Spring project: Make sure your deck is safe

According to the North American Deck and Railing Association (NADRA), deck failures have increased at an alarming rate.

Between 2000 and 2008 there were at least 30 reported deaths resulting from deck failures. In addition, 75 percent of people on a deck when it collapses are killed. According to NADRA there are 40,000 decks in the United States that are more than 20 years old, making our deck inventory increasingly unsafe.

NADRA declared May 2006 deck safety month in the attempt to raise awareness of the importance of deck safety. NADRA provides a 10 point “consumer checklist” to assist homeowners in evaluating their own decks. The following is a summation of the first five of NADRA’s safety check list. We will complete this list in next week’s edition.

1. “Split or decaying Wood”: Using a pointed tool like an ice pick or screwdriver, probe several areas of your deck. These should include the ledger board (where the deck attaches to the house), support posts, decking boards, and railings.
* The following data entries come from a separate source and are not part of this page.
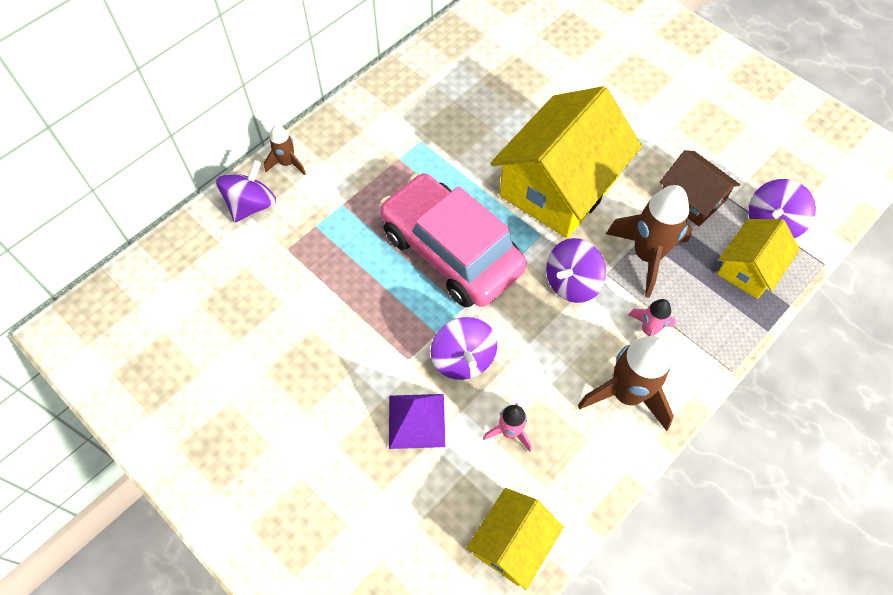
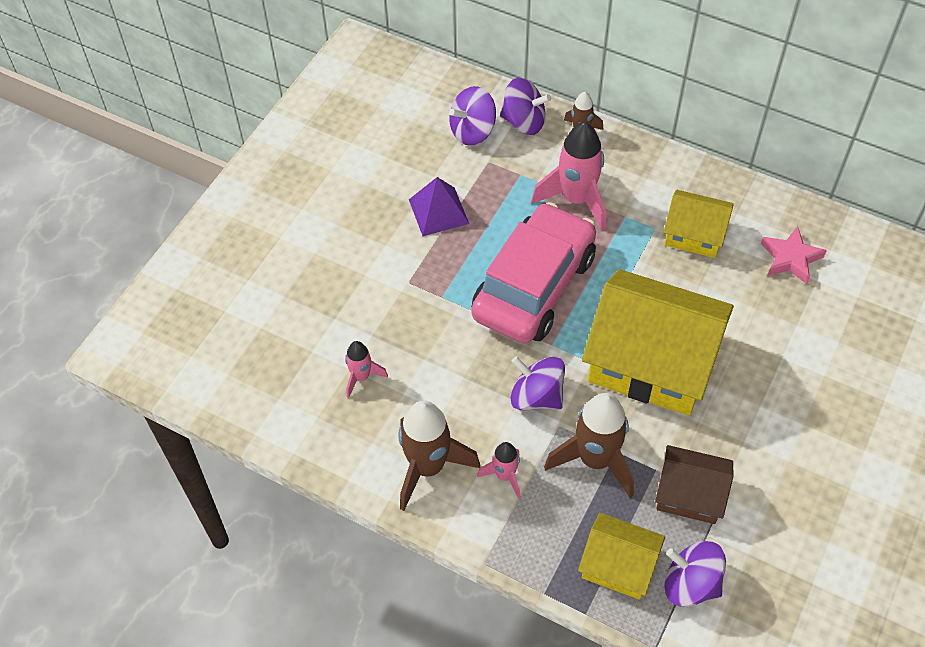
camera: 75 degrees right, 5 degrees down
purple pyramid [389,394,445,449] -> purple pyramid moved to [409,177,469,236]
purple spinning top [431,317,497,380] -> purple spinning top moved to [449,86,496,146]
yellow house [466,488,564,590] -> yellow house moved to [663,190,734,258]
brown house [660,150,740,226] -> brown house turned 75 degrees clockwise [655,445,734,524]
none -> pink rocket [531,122,606,231]
none -> pink star [761,226,827,284]

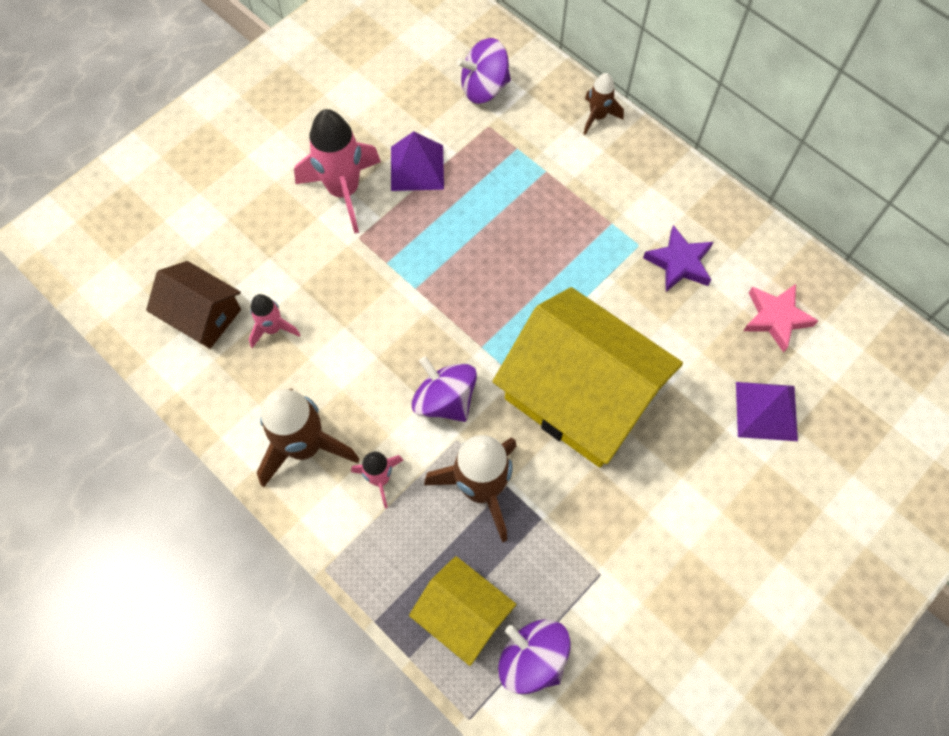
camera: 15 degrees right, 10 degrees up
pink car [471,202,596,343] -> none
purple spinning top [500,78,551,135] -> none
pink rocket [531,122,606,231] -> pink rocket moved to [294,109,381,233]
brown house [655,445,734,524] -> brown house moved to [146,261,241,349]
yellow house [663,190,734,258] -> purple star [643,225,713,292]
none -> purple pyramid [736,382,798,441]

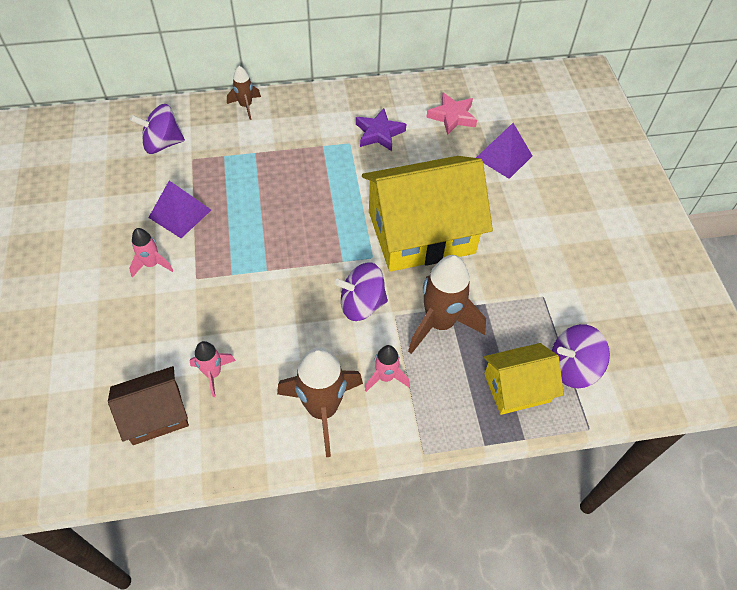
camera: 55 degrees left, 10 degrees down
pink rocket [294,109,381,233] -> pink rocket [129,228,174,277], size x0.53
purple spinning top [456,38,511,104] -> purple spinning top turned 60 degrees clockwise [130,104,185,154]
NADRA’s rule of thumb is that if your probe easily penetrates the wood ¼ to ½ inch without splintering the wood, decay may be present.

2. Flashing: Deck flashing is most critical at the point where the deck attaches to the house. At this location you should see a continuous piece of metal between the deck and house. This connection of the deck to the house is the most common area of deck failure. The purpose of the flashing is to divert moisture and debris away from this connection. If your deck is not flashed at its attachment to the house, consider having flashing installed by a qualified general contractor.
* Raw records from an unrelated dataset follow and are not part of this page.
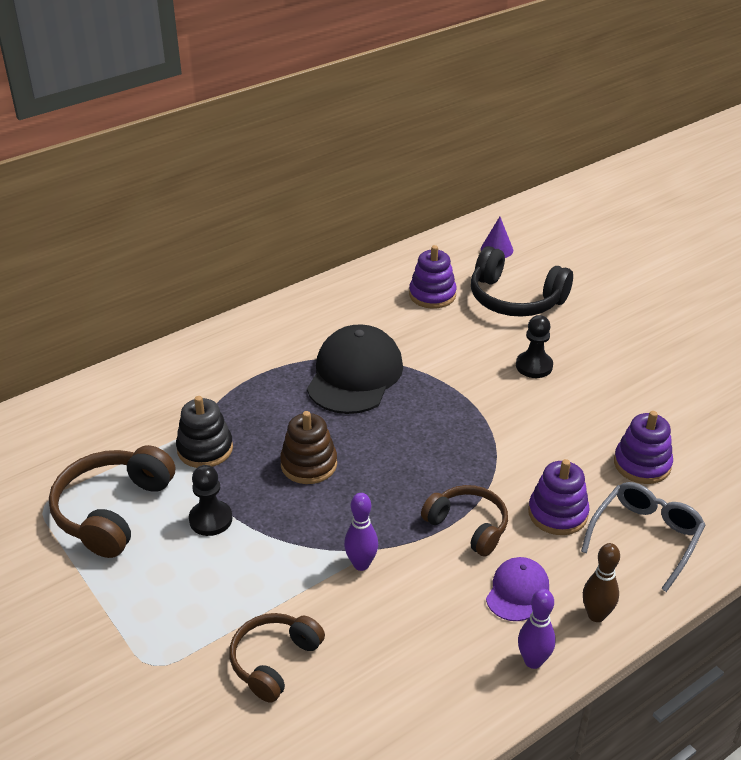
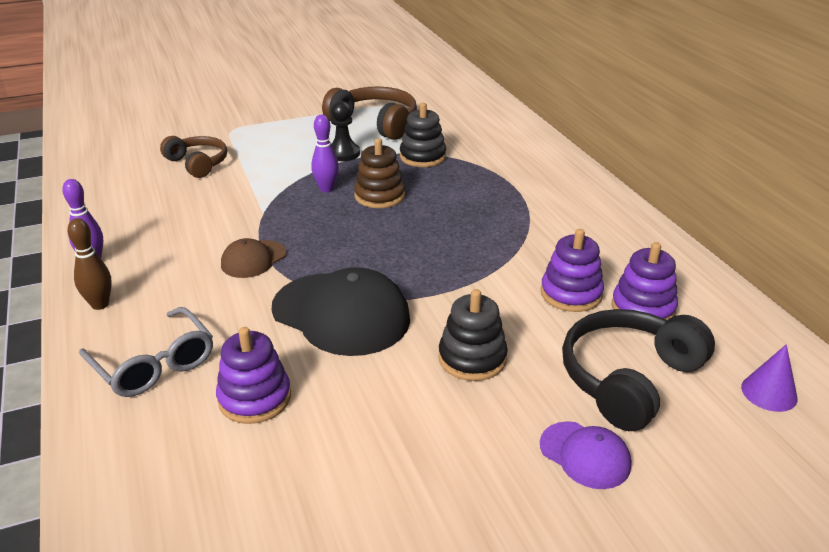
camera: 105 degrees right, 5 degrees down
black cap [307,324,403,414] -> black cap moved to [272,267,410,356]
purple bowling pin [344,493,378,571] -> purple bowling pin moved to [311,115,339,193]
brown headphones [421,485,508,557] -> brown cap [221,238,286,278]
purple cap [486,557,549,621] -> purple cap moved to [540,421,631,489]
black pawn [516,315,553,378] -> black stacking toy [438,289,508,381]
purple stacking toy [528,459,589,535] -> purple stacking toy moved to [541,229,604,312]

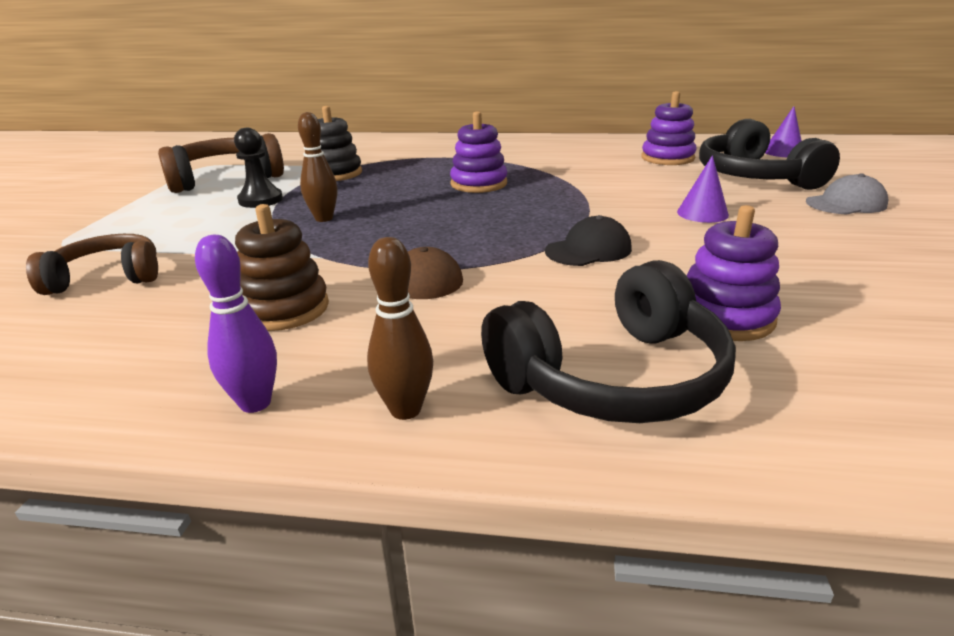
camera: 60 degrees left, 5 degrees down
grey glasses [79,307,213,397] -> black headphones [481,260,736,423]
black cap [272,267,410,356] -> black cap [545,215,632,266], size x0.52
purple bowling pin [311,115,339,193] -> brown bowling pin [298,112,337,222]
brown stacking toy [354,138,405,208] -> brown stacking toy moved to [235,204,329,331]
black stacking toy [438,289,508,381] -> purple cone [677,155,729,223]
purple cap [540,421,631,489] -> grey cap [806,174,888,215]
purple stacking toy [541,229,604,312] -> purple stacking toy moved to [450,111,507,193]

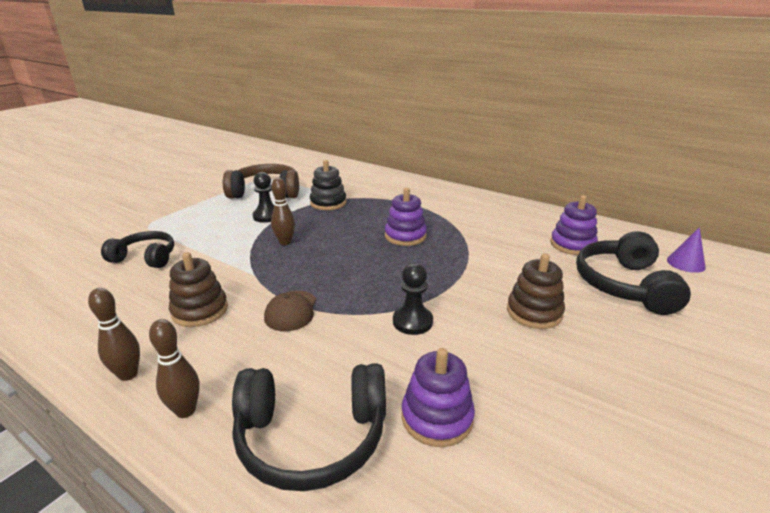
camera: 25 degrees right, 0 degrees up
brown headphones [26,234,158,295] -> black headphones [101,231,174,268]
purple bowling pin [195,235,277,413] -> brown bowling pin [88,288,140,381]
black cap [545,215,632,266] -> black pawn [393,263,433,335]
purple cone [677,155,729,223] -> brown stacking toy [507,254,565,329]
grey cap [806,174,888,215] -> none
3. Loose or corroded fasteners: Fasteners on decks include nails, screws, bolts, or anchors. In your inspection insure that all screws and bolts are tight and any nail heads that have popped up should be nailed back into place. Once again, the most important area is the connection of the deck’s ledger board to the house. You should see this connection being secured with bolts, not just nails or screws.

4. Railings and banisters: Three components ensure a safe railing: stability, spaces between the rail components, and rail height. To check your railings keep these code parameters in mind. The rail should be able to withstand a 200 pound force at any point along its top; the spaces in the deck railings should not allow the passage of a 4 inch ball (less than 4 inches); and the deck rail should be a minimum of 36 inches high.

5. Stairs: As with the deck rail, make sure the deck stair rail is stable. Check the connection of the deck stair to the deck. Look for loose wood on the steps or risers that may create a trip hazard. If the step riser (vertical part of step) is open, the opening should be less than 4 inches. As you climb the steps, move your weight from side to side to ensure that the stairs are stable. Finally, make sure the stairs are clear of planters, toys or any other objects that could be a trip hazard.

If after your inspection you have any reason to believe your deck is unsafe, I recommend calling a qualified general contractor to make repairs or a certified home inspector for further evaluation.